::: SELECTED PASSAGE

Mira El Sayed: Oral Multidrug Amorphous Formulations: Impact of Solution Components on Drug Supersaturation, Solution Chemistry, and Thermodynamic Activity

Abstract

Combination drug therapy offers substantial clinical benefits by enhancing treatment efficacy and improving patient compliance. However, it presents complex challenges from a dosage form development perspective, particularly for drugs with low water solubility. To enhance solubility and bioavailability, amorphous formulations are an attractive formulation strategy. This thesis aimed to optimize and implement a rational design approach for amorphous multidrug formulations with a robust and predictable performance after oral administration. This was achieved by investigating the influence of drugs, formulation excipients, and biorelevant intestinal media on solution chemistry, colloidal precipitate stability, and membrane transport of drug combinations.

Dissolution, solubility, and supersaturation of drug combinations were investigated in buffer and fasted state simulated intestinal fluids (FaSSIF). The solution behavior of the drugs was the same for structurally related compounds, highlighting the impact of their molecular properties and chemical diversity on the solubility profiles. A reduction in the maximum achievable concentration of drugs in combination was observed in buffer and FaSSIF, but the extent of reduction in FaSSIF was affected by the degree of solubilization by media components. Membrane transport studies demonstrated that drug transport across membranes is dominated by the degree of supersaturation, rather than solubilization. The colloidal particles formed as a result of liquid-liquid phase separation underwent uncontrolled coarsening. Polymers, in comparison to surfactants and small molecules, were more effective in controlling the particle size of this colloidal phase.

::::::
::: SUPPLIED ENTRIES

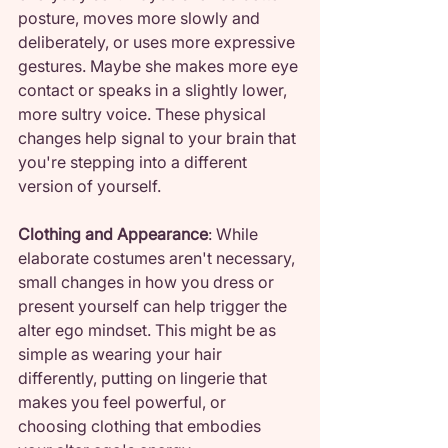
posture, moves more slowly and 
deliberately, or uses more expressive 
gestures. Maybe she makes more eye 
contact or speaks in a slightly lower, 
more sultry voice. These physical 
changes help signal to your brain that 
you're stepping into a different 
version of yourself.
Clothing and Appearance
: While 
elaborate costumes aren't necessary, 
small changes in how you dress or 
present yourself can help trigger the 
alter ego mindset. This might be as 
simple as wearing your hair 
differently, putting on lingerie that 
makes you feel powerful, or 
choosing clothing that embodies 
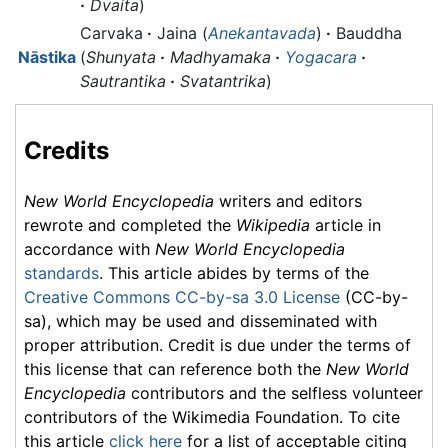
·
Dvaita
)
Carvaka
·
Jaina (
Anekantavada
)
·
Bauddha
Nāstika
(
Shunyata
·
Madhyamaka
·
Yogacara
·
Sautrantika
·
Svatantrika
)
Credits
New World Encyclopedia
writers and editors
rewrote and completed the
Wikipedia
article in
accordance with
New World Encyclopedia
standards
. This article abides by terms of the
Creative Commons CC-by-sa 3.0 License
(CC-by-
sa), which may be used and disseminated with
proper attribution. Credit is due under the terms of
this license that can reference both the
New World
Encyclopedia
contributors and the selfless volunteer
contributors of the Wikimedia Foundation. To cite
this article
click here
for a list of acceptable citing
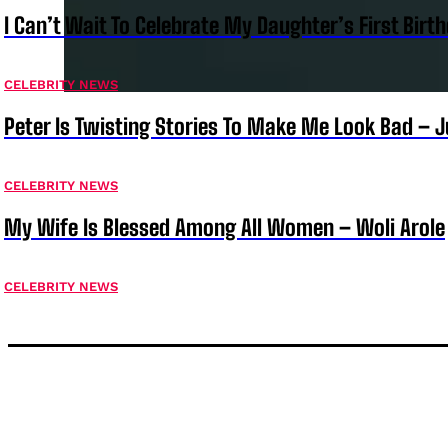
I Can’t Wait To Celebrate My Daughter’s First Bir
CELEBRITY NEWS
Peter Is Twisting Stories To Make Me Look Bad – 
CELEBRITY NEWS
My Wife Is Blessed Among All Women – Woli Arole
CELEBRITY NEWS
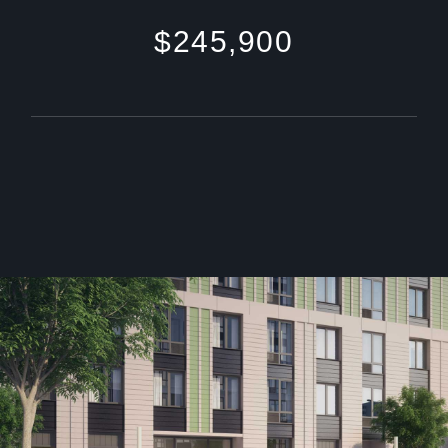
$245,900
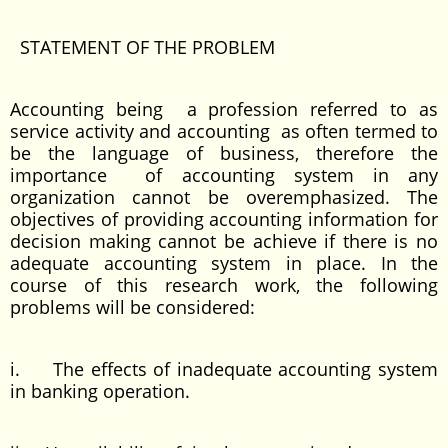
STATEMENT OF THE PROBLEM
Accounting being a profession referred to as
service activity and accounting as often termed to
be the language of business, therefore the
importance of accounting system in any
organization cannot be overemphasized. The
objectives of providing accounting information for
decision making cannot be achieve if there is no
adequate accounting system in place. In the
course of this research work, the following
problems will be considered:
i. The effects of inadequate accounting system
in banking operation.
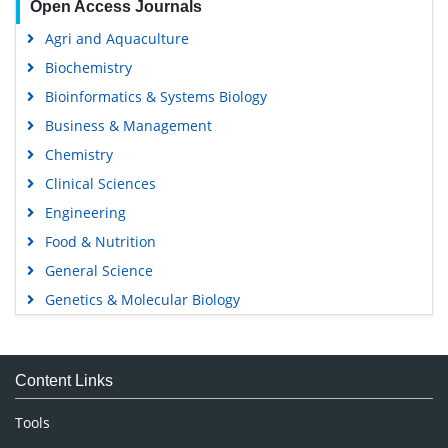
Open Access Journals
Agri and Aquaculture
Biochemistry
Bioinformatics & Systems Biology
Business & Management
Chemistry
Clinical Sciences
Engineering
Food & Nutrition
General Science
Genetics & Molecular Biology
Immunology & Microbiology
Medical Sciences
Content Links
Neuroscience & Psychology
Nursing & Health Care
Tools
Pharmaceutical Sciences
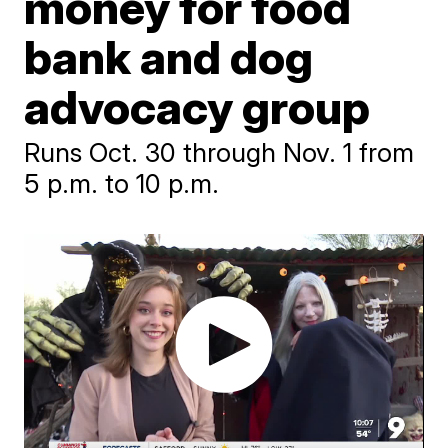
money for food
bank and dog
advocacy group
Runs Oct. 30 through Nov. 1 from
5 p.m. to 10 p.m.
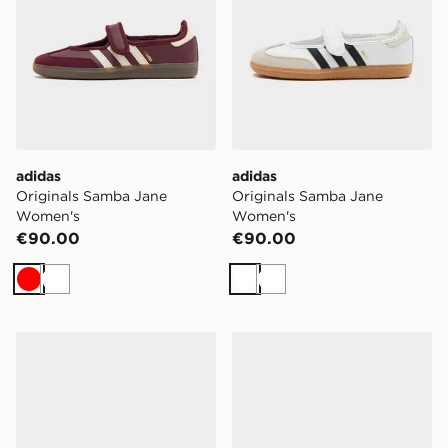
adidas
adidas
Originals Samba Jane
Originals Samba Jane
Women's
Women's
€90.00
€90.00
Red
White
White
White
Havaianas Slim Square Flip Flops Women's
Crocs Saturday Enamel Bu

::::::

> [DIRECTIONS]:
1/ According to the abstract on multidrug amorphous formulations, what dominates drug transport across membranes?
2/ Continue the abstract on multidrug amorphous formulations from its last sentence.
The records have no connection to the abstract on multidrug amorphous formulations.

> [ANSWERS TO THIS EXERCISE]:
1/ The degree of supersaturation, rather than solubilization, dominates drug transport across membranes.

2/
The mechanistic studies on multidrug combinations led to the development of a novel approach for preparing amorphous formulations using spray drying. The developed formulation successfully maintained drug supersaturation and ensured controlled colloidal particle size upon dissolution.

The undertaken scientific efforts contribute to the knowledge in the evolving field of amorphous multidrug formulations. These findings highlight the potential of particle engineering, where a mechanistically informed selection of excipients is combined with an appropriate spray drying process, to achieve stable amorphous multidrug formulations—critical for ensuring robust drug performance and enabling intestinal absorption.